━━ MATERIAL PROVIDED ━━

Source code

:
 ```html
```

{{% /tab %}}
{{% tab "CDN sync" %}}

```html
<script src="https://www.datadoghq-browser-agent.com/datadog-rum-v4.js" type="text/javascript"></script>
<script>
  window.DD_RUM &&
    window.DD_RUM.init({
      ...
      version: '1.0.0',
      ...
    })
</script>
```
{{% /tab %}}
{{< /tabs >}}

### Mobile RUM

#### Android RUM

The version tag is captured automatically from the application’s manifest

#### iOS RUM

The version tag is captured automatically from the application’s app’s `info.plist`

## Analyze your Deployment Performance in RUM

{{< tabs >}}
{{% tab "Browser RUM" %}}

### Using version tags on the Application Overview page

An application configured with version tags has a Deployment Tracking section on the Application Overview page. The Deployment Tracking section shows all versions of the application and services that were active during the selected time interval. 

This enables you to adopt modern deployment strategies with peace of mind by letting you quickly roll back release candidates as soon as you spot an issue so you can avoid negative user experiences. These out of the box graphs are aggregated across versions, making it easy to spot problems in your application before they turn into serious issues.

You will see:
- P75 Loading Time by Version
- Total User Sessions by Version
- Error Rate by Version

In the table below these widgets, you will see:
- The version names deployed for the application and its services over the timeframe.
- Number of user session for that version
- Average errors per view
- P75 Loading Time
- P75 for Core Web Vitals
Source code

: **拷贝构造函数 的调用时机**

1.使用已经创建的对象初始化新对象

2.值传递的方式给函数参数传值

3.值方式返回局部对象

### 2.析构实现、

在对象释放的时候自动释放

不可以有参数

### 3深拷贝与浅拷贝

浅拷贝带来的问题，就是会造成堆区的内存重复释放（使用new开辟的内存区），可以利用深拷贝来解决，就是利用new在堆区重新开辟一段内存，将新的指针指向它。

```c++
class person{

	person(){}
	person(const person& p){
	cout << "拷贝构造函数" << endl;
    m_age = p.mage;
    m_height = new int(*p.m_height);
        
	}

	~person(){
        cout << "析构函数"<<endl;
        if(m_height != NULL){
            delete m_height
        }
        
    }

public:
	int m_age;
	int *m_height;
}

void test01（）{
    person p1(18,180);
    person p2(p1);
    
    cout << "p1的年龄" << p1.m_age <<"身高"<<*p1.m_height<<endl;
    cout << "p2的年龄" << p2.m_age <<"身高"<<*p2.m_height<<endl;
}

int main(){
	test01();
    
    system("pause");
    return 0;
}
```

━━━

:: PROBLEM STATEMENT ::
Restate exactly, and only, every line from the one that contains "- Total User Sessions by Version" through the last line of the records.

:: RESPONSE AREA ::
- Total User Sessions by Version
- Error Rate by Version

In the table below these widgets, you will see:
- The version names deployed for the application and its services over the timeframe.
- Number of user session for that version
- Average errors per view
- P75 Loading Time
- P75 for Core Web Vitals
Source code

: **拷贝构造函数 的调用时机**

1.使用已经创建的对象初始化新对象

2.值传递的方式给函数参数传值

3.值方式返回局部对象

### 2.析构实现、

在对象释放的时候自动释放

不可以有参数

### 3深拷贝与浅拷贝

浅拷贝带来的问题，就是会造成堆区的内存重复释放（使用new开辟的内存区），可以利用深拷贝来解决，就是利用new在堆区重新开辟一段内存，将新的指针指向它。

```c++
class person{

	person(){}
	person(const person& p){
	cout << "拷贝构造函数" << endl;
    m_age = p.mage;
    m_height = new int(*p.m_height);
        
	}

	~person(){
        cout << "析构函数"<<endl;
        if(m_height != NULL){
            delete m_height
        }
        
    }

public:
	int m_age;
	int *m_height;
}

void test01（）{
    person p1(18,180);
    person p2(p1);
    
    cout << "p1的年龄" << p1.m_age <<"身高"<<*p1.m_height<<endl;
    cout << "p2的年龄" << p2.m_age <<"身高"<<*p2.m_height<<endl;
}

int main(){
	test01();
    
    system("pause");
    return 0;
}
```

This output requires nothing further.